▶ _GIVEN RECORDS_:
::::::

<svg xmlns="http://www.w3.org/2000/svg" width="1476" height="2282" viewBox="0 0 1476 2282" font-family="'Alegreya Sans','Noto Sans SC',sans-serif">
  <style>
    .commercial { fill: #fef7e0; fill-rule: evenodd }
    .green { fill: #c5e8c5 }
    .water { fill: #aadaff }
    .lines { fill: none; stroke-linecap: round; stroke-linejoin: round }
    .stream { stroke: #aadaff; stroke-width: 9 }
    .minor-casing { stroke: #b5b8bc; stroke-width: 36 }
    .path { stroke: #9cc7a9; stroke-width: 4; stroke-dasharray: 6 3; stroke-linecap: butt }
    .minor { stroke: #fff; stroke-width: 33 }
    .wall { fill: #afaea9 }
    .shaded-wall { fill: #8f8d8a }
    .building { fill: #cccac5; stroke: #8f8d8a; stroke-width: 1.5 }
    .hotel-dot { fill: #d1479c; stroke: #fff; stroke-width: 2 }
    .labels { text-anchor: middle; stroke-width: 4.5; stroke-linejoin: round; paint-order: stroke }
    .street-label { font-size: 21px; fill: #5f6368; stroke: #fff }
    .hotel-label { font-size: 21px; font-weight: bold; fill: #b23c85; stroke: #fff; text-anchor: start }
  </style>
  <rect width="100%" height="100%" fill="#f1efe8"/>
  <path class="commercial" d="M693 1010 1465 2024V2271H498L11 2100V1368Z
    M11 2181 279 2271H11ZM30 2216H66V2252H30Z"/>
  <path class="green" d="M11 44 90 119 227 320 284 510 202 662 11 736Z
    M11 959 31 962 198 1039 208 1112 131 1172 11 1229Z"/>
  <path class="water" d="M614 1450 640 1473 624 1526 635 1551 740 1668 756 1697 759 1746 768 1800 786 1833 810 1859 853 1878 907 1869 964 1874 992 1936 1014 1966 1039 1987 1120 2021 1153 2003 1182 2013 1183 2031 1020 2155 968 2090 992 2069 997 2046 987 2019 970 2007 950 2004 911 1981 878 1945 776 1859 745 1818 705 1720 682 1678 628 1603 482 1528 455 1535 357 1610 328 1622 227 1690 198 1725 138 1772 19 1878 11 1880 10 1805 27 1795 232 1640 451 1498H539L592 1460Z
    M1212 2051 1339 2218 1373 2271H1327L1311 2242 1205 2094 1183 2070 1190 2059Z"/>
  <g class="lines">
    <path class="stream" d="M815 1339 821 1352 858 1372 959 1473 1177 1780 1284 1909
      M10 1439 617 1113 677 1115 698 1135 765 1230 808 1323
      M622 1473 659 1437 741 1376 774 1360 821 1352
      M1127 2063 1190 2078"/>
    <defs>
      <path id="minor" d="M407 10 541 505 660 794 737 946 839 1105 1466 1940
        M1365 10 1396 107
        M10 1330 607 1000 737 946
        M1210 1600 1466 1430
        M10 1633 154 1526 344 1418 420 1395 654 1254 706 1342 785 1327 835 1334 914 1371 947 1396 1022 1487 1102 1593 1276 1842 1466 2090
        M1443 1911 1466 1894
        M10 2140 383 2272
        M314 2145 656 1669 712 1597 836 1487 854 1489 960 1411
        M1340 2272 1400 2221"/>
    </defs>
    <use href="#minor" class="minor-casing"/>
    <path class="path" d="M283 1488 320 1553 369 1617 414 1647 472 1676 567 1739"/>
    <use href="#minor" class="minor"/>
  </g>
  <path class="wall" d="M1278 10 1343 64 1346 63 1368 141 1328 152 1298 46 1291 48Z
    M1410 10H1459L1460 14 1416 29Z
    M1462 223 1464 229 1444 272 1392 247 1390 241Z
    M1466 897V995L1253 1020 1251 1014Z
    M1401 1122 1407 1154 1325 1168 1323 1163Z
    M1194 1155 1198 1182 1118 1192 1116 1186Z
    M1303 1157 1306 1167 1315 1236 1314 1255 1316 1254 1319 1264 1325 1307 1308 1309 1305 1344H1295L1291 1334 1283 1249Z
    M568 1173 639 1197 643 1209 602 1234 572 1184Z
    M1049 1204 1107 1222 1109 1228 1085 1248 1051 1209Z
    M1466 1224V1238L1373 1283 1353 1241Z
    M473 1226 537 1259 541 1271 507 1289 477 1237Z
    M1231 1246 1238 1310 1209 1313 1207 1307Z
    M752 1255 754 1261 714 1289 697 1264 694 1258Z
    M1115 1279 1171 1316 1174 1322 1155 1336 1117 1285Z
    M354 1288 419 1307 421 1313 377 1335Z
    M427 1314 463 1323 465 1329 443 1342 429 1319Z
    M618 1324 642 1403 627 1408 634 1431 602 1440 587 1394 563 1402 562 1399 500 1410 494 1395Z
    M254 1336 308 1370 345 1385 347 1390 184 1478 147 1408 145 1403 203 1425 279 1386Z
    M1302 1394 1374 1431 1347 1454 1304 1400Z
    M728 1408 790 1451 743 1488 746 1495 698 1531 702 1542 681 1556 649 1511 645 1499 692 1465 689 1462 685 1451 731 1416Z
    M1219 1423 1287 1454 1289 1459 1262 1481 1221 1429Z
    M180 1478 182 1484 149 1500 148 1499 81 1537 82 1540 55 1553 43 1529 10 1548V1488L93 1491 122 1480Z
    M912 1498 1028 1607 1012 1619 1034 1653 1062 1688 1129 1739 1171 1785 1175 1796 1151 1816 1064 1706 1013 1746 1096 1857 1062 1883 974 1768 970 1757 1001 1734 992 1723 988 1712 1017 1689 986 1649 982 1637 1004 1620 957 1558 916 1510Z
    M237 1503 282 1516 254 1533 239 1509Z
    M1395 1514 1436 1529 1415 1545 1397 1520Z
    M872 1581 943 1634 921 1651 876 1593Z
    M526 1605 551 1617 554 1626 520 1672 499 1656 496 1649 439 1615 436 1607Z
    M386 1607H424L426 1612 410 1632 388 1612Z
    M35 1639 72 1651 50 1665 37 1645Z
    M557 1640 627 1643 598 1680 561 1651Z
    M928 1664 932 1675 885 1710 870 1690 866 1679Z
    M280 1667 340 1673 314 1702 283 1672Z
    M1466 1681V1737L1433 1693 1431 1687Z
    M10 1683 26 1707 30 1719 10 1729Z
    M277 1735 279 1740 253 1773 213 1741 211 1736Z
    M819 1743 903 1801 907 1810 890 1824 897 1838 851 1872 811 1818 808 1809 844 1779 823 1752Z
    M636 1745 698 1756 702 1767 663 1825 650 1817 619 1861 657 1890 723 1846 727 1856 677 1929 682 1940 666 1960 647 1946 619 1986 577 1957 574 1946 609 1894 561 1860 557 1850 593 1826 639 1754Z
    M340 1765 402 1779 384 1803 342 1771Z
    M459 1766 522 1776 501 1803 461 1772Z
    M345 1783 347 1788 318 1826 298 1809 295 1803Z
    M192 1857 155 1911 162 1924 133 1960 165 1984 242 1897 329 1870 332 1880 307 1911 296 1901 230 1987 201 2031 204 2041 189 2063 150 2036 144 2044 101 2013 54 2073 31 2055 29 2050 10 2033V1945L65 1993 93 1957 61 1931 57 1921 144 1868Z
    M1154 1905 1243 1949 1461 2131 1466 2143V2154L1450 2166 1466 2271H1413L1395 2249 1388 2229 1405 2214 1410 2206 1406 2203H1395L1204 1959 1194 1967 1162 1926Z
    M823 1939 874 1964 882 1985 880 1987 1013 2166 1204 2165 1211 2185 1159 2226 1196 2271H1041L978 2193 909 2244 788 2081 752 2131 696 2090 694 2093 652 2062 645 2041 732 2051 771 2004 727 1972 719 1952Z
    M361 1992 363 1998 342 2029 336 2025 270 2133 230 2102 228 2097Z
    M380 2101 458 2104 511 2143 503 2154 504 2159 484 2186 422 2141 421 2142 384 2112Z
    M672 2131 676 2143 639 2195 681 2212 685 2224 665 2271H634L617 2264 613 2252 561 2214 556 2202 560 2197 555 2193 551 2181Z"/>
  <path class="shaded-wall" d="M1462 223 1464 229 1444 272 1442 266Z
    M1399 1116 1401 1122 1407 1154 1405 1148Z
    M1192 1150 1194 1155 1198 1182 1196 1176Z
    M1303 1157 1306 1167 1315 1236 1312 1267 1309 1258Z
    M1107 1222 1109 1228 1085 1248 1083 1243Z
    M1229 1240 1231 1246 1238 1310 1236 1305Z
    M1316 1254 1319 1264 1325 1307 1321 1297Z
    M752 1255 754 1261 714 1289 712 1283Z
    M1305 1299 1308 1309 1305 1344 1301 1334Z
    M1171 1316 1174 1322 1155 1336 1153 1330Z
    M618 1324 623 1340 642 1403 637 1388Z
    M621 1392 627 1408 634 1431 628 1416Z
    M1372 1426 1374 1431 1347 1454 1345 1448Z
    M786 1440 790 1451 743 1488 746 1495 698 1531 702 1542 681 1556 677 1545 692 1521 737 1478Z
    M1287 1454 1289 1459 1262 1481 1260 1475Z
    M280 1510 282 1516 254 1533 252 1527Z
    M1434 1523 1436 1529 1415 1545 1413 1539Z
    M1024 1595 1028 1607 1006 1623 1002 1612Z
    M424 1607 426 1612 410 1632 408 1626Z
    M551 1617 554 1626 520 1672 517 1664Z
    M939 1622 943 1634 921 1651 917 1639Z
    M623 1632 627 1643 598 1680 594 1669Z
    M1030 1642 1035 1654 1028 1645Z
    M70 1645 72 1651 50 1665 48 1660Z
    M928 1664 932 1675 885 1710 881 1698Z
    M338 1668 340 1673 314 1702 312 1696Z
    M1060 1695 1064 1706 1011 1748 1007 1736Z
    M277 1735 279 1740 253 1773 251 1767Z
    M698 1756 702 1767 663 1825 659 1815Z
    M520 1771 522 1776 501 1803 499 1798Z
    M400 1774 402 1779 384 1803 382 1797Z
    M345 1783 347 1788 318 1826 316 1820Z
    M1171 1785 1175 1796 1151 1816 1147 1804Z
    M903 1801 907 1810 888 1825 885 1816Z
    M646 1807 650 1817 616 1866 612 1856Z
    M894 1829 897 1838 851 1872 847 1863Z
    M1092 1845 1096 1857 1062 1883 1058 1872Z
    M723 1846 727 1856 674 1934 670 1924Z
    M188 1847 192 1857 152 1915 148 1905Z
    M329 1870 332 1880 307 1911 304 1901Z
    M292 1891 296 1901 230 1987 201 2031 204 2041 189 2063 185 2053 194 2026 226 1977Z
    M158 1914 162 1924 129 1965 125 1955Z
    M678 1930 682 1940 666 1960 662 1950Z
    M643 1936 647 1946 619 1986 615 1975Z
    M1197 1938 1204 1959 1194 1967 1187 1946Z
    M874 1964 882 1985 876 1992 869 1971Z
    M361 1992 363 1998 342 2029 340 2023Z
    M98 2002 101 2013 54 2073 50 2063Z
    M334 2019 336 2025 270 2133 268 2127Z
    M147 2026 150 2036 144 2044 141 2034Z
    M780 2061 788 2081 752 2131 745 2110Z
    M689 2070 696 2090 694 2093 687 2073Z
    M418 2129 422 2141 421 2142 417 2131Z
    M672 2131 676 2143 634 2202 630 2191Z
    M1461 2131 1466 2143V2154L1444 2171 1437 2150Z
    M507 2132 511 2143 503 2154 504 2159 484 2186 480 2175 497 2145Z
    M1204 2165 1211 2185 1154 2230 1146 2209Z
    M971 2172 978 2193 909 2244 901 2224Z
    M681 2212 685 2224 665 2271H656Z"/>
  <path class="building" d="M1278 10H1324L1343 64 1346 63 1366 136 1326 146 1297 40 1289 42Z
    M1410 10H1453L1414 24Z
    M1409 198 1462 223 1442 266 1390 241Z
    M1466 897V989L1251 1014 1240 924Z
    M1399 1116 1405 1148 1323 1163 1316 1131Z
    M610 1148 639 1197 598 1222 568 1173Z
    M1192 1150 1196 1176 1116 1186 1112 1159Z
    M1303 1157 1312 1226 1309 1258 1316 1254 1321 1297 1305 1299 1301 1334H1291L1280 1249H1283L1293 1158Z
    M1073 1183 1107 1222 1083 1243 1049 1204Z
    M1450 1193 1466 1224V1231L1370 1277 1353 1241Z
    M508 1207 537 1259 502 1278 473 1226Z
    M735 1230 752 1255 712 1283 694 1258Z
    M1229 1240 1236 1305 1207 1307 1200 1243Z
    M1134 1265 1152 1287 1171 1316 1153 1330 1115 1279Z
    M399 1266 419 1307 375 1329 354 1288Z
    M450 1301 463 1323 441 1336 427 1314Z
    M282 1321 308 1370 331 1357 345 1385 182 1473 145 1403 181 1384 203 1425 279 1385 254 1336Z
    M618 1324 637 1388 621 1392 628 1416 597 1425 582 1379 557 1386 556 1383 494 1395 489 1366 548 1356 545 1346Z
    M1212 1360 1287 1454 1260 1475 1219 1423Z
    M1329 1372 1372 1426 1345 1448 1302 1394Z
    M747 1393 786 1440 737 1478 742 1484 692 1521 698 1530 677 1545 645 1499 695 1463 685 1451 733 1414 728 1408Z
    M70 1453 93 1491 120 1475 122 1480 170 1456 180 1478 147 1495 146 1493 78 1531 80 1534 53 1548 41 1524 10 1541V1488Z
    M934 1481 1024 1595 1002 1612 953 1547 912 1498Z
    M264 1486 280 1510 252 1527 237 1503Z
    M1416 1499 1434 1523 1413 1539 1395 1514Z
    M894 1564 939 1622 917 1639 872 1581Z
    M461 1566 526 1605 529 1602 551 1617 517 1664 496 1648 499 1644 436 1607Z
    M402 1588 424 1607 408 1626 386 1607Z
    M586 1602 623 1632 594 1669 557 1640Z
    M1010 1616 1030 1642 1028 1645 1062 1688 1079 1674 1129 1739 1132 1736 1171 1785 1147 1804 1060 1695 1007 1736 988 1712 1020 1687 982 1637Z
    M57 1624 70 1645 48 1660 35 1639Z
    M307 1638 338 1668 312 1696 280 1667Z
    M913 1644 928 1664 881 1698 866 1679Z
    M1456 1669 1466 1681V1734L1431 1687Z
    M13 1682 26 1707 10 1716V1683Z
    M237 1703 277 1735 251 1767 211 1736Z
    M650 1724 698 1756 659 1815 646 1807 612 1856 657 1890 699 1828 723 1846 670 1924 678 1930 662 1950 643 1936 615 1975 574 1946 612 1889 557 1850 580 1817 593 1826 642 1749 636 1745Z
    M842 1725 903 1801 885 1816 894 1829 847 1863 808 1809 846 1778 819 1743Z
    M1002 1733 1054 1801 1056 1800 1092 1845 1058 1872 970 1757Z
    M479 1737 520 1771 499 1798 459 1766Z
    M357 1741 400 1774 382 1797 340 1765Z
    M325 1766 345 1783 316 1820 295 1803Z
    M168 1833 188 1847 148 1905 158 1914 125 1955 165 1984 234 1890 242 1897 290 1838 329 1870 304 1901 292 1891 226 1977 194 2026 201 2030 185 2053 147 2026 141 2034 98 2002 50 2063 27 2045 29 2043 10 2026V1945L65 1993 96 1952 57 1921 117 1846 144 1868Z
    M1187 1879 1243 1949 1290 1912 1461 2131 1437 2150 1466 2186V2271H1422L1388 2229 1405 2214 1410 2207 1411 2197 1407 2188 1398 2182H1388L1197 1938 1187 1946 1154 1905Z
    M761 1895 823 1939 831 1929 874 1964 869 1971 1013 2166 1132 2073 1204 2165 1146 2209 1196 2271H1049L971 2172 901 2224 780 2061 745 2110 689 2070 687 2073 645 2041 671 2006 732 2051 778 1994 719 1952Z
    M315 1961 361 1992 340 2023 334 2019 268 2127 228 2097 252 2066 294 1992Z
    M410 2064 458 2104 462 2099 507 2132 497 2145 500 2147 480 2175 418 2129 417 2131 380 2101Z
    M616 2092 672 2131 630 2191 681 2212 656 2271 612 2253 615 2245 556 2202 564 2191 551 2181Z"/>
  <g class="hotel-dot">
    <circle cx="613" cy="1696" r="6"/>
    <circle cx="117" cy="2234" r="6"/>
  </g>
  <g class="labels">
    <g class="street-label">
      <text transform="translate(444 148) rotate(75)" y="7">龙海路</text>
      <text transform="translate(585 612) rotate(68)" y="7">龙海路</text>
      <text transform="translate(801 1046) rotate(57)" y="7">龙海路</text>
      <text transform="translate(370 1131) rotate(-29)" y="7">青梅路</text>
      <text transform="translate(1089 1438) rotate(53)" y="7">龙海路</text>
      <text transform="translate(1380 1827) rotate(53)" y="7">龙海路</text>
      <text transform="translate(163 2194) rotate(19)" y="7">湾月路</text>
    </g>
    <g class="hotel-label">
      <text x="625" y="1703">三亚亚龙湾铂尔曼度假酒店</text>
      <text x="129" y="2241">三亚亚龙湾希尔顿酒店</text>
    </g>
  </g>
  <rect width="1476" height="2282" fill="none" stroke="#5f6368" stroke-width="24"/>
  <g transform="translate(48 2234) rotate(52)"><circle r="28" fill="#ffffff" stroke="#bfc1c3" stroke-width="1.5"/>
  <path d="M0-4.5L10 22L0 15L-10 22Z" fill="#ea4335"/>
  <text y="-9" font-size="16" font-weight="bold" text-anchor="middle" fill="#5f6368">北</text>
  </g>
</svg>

::::::

▶ _ASSIGNMENT_:
Every line that contains the string "linecap" should be copied from the records.

▶ _PROBLEM SOLUTION_:
    .lines { fill: none; stroke-linecap: round; stroke-linejoin: round }
    .path { stroke: #9cc7a9; stroke-width: 4; stroke-dasharray: 6 3; stroke-linecap: butt }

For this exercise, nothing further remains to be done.